Previously established exclusion criteria may not be applicable to the new service line. For example, an ASC adding interventional cardiology services will necessarily be performing procedures on patients with low ejection fractions, dysrhythmias, or coronary artery disease [20, 21]. Well-established, pragmatic patient selection criteria will ensure smooth implementation of the new service line.

Protocols and Pathways

The ASC needs to establish enhanced recovery protocols for the new service line. Enhanced recovery protocols involve multidisciplinary teams: surgeons, anesthesiologists, care coordinator (nursing director), and staff (nurses and allied staff) that care for the patient in various areas, for development and implementation. The protocols are evidence based and are geared towards the best practices before, during, and after surgery to accelerate patient recovery. These protocols, originally applied to colorectal surgery, have been shown to improve outcomes such as length of stay and patient satisfaction and reduce costs [22]. Currently, enhanced recovery protocols exist for multiple surgical specialties. Esper et al. showed that a simplified enhanced recovery protocol uniformly implemented across multiple surgical specialties and hospital types improved short- and long-term mortality, clinical outcomes, length of stay, and discharge disposition to home [23•].

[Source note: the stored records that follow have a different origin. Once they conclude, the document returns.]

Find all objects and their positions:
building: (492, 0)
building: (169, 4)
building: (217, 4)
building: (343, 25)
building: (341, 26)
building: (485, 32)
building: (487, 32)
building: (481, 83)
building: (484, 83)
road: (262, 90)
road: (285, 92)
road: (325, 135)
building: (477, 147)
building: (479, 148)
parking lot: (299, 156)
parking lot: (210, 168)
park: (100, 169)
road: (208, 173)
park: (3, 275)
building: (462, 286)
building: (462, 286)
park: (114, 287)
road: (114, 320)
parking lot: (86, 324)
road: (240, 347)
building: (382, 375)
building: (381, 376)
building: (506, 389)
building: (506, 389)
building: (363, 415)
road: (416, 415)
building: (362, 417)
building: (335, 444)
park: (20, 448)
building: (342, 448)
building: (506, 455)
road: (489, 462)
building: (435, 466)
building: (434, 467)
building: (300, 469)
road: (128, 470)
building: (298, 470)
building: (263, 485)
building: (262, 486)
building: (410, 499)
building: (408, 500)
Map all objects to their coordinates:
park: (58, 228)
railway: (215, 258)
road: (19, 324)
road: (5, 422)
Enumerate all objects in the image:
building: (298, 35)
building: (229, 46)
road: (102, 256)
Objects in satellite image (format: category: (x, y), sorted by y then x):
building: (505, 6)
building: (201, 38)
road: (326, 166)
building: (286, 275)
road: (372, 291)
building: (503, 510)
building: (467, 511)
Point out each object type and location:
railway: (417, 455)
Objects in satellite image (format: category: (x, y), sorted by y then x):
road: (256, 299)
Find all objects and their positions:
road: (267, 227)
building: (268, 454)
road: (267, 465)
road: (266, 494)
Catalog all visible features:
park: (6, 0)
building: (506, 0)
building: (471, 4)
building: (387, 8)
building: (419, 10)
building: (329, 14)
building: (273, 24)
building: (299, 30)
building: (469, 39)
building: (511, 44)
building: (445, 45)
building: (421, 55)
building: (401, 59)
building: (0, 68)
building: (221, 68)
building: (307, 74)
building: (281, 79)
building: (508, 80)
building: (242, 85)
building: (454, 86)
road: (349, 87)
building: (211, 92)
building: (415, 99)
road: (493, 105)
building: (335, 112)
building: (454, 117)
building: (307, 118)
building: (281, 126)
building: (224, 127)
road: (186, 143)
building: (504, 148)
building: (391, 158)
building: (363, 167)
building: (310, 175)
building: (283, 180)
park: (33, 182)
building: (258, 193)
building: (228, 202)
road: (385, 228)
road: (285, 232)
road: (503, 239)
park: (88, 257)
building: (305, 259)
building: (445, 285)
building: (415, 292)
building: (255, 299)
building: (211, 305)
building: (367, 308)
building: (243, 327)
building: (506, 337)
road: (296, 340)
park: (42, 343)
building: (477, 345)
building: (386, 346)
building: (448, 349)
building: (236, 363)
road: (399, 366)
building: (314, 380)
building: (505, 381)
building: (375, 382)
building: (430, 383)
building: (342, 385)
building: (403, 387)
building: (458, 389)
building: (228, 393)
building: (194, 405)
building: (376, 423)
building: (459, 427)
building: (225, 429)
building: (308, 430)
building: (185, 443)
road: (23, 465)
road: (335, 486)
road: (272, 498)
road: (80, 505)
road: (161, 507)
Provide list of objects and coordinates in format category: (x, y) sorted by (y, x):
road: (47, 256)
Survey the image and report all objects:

A typical protocol would start at the time of patient scheduling and end at the time of the first follow-up appointment after discharge [24]. Important components of an enhanced recovery protocol are preoperative optimization and prehabilitation both of which have shown to improve outcomes [25,26,27].

Implementation

Successful implementation is a well-orchestrated event involving multiple parallel processes to achieve the shortest timeline from conception to execution. The addition of a new service line should not disrupt existing patient care. A formal implementation plan will ensure smooth operations. It is useful to perform a tabletop exercise prior to implementation. This exercise will identify any barriers and allow the team to develop backup plans.

Conclusion

Many ASCs will likely explore adding a new service line as a growth strategy given the current landscape of ambulatory surgery. By starting with a clear business plan and involving key stakeholders from the outset, what can seem like a daunting task can be broken down into a number of parallel processes enabling a successful and sustainable implementation of the new service. Future research should include the impact of value-based care on patient and economic outcomes.